### Reading text:
It is then coleslaw's job to load all of your content, your config and
templates, and render the content to disk. Deployment is done by
moving the files to a location specified in the config and updating a
symlink.  It is assumed a web server is set up to serve from that
symlink. However, there are plugins for deploying to Heroku, S3, and
Github Pages.

### Blogs vs Sites

**Coleslaw** is blogware. When I designed it, I only cared that it
could replace my server's wordpress install. As a result, the code
until very recently was structured in terms of POSTs and
INDEXes. Roughly speaking, a POST is a blog entry and an INDEX is a
collection of POSTs or other content. An INDEX really only serves to
group a set of content objects on a page, it isn't content itself.

This isn't ideal if you're looking for a full-on static site
generator.  Content Types were added in 0.8 as a step towards making
*coleslaw* suitable for more use cases but still have some
limitations. Any subclass of CONTENT that implements the *document
protocol* counts as a content type. However, only POSTs are currently
included on INDEXes since their isn't yet a formal relationship to
determine what content types should be included on which indexes.

### Entries provided:
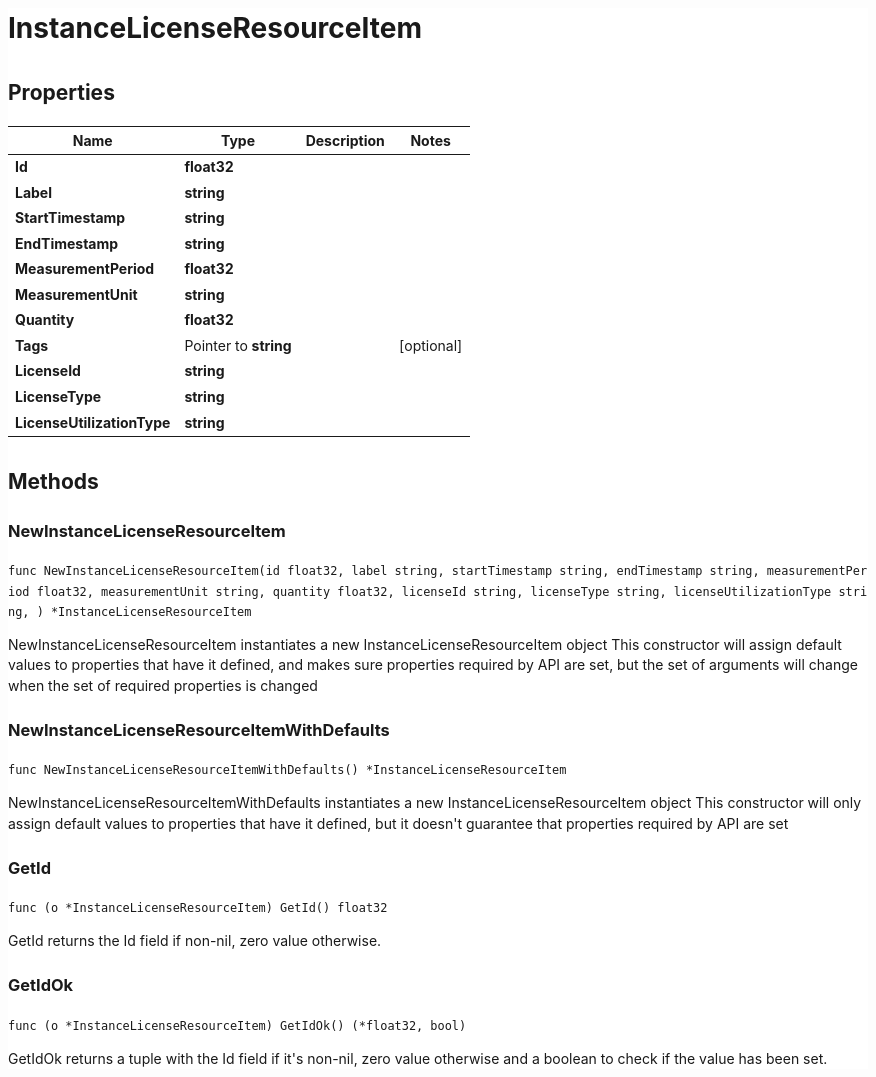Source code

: # InstanceLicenseResourceItem

## Properties

Name | Type | Description | Notes
------------ | ------------- | ------------- | -------------
**Id** | **float32** |  | 
**Label** | **string** |  | 
**StartTimestamp** | **string** |  | 
**EndTimestamp** | **string** |  | 
**MeasurementPeriod** | **float32** |  | 
**MeasurementUnit** | **string** |  | 
**Quantity** | **float32** |  | 
**Tags** | Pointer to **string** |  | [optional] 
**LicenseId** | **string** |  | 
**LicenseType** | **string** |  | 
**LicenseUtilizationType** | **string** |  | 

## Methods

### NewInstanceLicenseResourceItem

`func NewInstanceLicenseResourceItem(id float32, label string, startTimestamp string, endTimestamp string, measurementPeriod float32, measurementUnit string, quantity float32, licenseId string, licenseType string, licenseUtilizationType string, ) *InstanceLicenseResourceItem`

NewInstanceLicenseResourceItem instantiates a new InstanceLicenseResourceItem object
This constructor will assign default values to properties that have it defined,
and makes sure properties required by API are set, but the set of arguments
will change when the set of required properties is changed

### NewInstanceLicenseResourceItemWithDefaults

`func NewInstanceLicenseResourceItemWithDefaults() *InstanceLicenseResourceItem`

NewInstanceLicenseResourceItemWithDefaults instantiates a new InstanceLicenseResourceItem object
This constructor will only assign default values to properties that have it defined,
but it doesn't guarantee that properties required by API are set

### GetId

`func (o *InstanceLicenseResourceItem) GetId() float32`

GetId returns the Id field if non-nil, zero value otherwise.

### GetIdOk

`func (o *InstanceLicenseResourceItem) GetIdOk() (*float32, bool)`

GetIdOk returns a tuple with the Id field if it's non-nil, zero value otherwise
and a boolean to check if the value has been set.
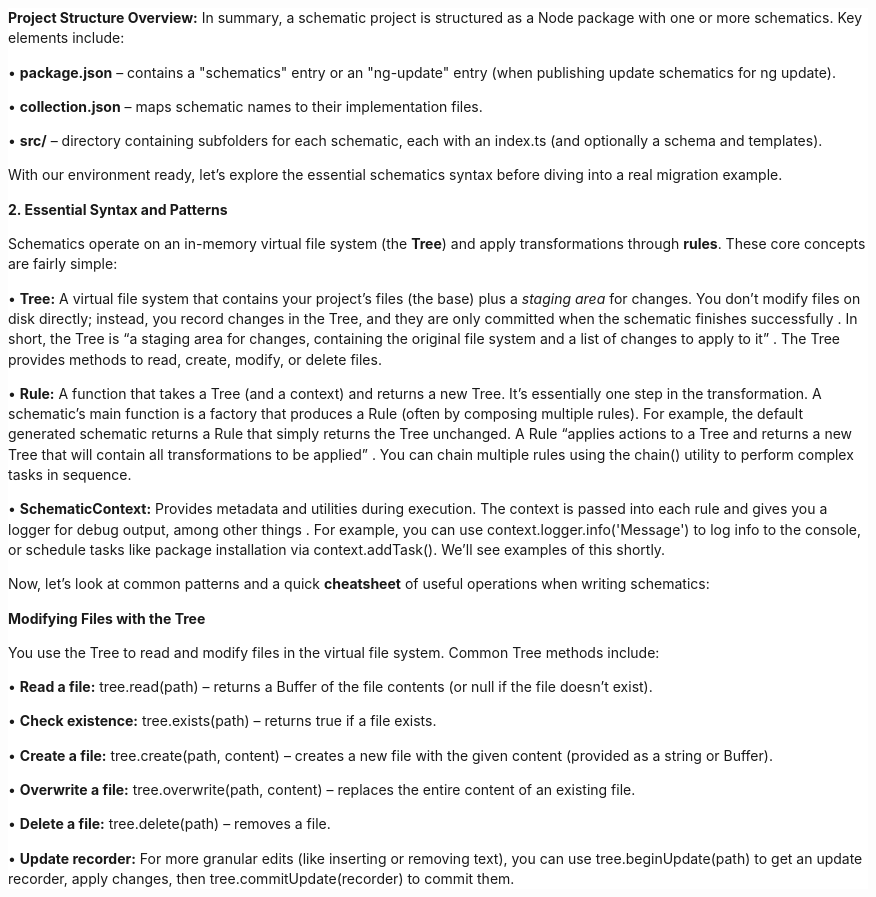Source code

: **Project Structure Overview:** In summary, a schematic project is structured as a Node package with one or more schematics. Key elements include:

• **package.json** – contains a "schematics" entry or an "ng-update" entry (when publishing update schematics for ng update).

• **collection.json** – maps schematic names to their implementation files.

• **src/** – directory containing subfolders for each schematic, each with an index.ts (and optionally a schema and templates).

With our environment ready, let’s explore the essential schematics syntax before diving into a real migration example.

**2\. Essential Syntax and Patterns**

Schematics operate on an in-memory virtual file system (the **Tree**) and apply transformations through **rules**. These core concepts are fairly simple:

• **Tree:** A virtual file system that contains your project’s files (the base) plus a _staging area_ for changes. You don’t modify files on disk directly; instead, you record changes in the Tree, and they are only committed when the schematic finishes successfully . In short, the Tree is “a staging area for changes, containing the original file system and a list of changes to apply to it” . The Tree provides methods to read, create, modify, or delete files.

• **Rule:** A function that takes a Tree (and a context) and returns a new Tree. It’s essentially one step in the transformation. A schematic’s main function is a factory that produces a Rule (often by composing multiple rules). For example, the default generated schematic returns a Rule that simply returns the Tree unchanged. A Rule “applies actions to a Tree and returns a new Tree that will contain all transformations to be applied” . You can chain multiple rules using the chain() utility to perform complex tasks in sequence.

• **SchematicContext:** Provides metadata and utilities during execution. The context is passed into each rule and gives you a logger for debug output, among other things . For example, you can use context.logger.info('Message') to log info to the console, or schedule tasks like package installation via context.addTask(). We’ll see examples of this shortly.

Now, let’s look at common patterns and a quick **cheatsheet** of useful operations when writing schematics:

**Modifying Files with the Tree**

You use the Tree to read and modify files in the virtual file system. Common Tree methods include:

• **Read a file:** tree.read(path) – returns a Buffer of the file contents (or null if the file doesn’t exist).

• **Check existence:** tree.exists(path) – returns true if a file exists.

• **Create a file:** tree.create(path, content) – creates a new file with the given content (provided as a string or Buffer).

• **Overwrite a file:** tree.overwrite(path, content) – replaces the entire content of an existing file.

• **Delete a file:** tree.delete(path) – removes a file.

• **Update recorder:** For more granular edits (like inserting or removing text), you can use tree.beginUpdate(path) to get an update recorder, apply changes, then tree.commitUpdate(recorder) to commit them.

### Problems to work on:
• A. According to the text about the coleslaw blogware, what counts as a content type?
• B. Translate this sentence from the coleslaw text into Spanish: "Roughly speaking, a POST is a blog entry and an INDEX is a collection of POSTs or other content."
• C. Continue the text about coleslaw from its final sentence.

### Answers for the exercise:
• A. Any subclass of CONTENT that implements the document protocol counts as a content type.

• B. En términos generales, un POST es una entrada de blog y un INDEX es una colección de POSTs u otro contenido.

• C.
### The Document Protocol

The *document protocol* was born during a giant refactoring in 0.9.3.
Any object that will be rendered to HTML should adhere to the protocol.
Subclasses of CONTENT (content types) that implement the protocol will
be seamlessly picked up by *coleslaw* and included on the rendered site.

All current Content Types and Indexes implement the protocol faithfully.
It consists of 2 "class" methods, 2 instance methods, and an invariant.


**Class Methods**:

Since Common Lisp doesn't have explicit support for class methods, we
implement them by eql-specializing on the class, e.g.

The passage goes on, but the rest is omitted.